▶ Work required
Within the data that follows, set down exactly the lines from the one containing "line: (423, 2015)" through the one containing "line: (682, 910)", both ends included.

[Layout difference data]
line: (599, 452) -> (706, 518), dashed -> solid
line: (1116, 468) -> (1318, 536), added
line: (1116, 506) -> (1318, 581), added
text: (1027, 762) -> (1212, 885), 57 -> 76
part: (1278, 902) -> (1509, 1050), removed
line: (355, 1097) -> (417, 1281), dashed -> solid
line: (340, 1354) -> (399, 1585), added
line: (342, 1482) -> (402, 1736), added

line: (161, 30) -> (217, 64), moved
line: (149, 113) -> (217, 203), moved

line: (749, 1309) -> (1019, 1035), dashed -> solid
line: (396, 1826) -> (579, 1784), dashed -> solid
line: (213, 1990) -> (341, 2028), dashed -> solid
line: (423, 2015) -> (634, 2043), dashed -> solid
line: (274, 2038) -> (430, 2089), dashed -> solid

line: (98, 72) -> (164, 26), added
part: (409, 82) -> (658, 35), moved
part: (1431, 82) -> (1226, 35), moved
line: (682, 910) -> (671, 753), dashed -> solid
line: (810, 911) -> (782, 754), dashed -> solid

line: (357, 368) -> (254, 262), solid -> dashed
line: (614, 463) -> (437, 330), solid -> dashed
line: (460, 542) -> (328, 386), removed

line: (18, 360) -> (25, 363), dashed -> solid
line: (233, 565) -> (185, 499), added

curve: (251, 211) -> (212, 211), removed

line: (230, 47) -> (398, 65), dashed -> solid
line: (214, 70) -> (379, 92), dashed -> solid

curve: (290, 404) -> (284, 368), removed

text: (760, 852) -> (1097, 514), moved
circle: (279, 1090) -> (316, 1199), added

▶ Response to the task
line: (423, 2015) -> (634, 2043), dashed -> solid
line: (274, 2038) -> (430, 2089), dashed -> solid

line: (98, 72) -> (164, 26), added
part: (409, 82) -> (658, 35), moved
part: (1431, 82) -> (1226, 35), moved
line: (682, 910) -> (671, 753), dashed -> solid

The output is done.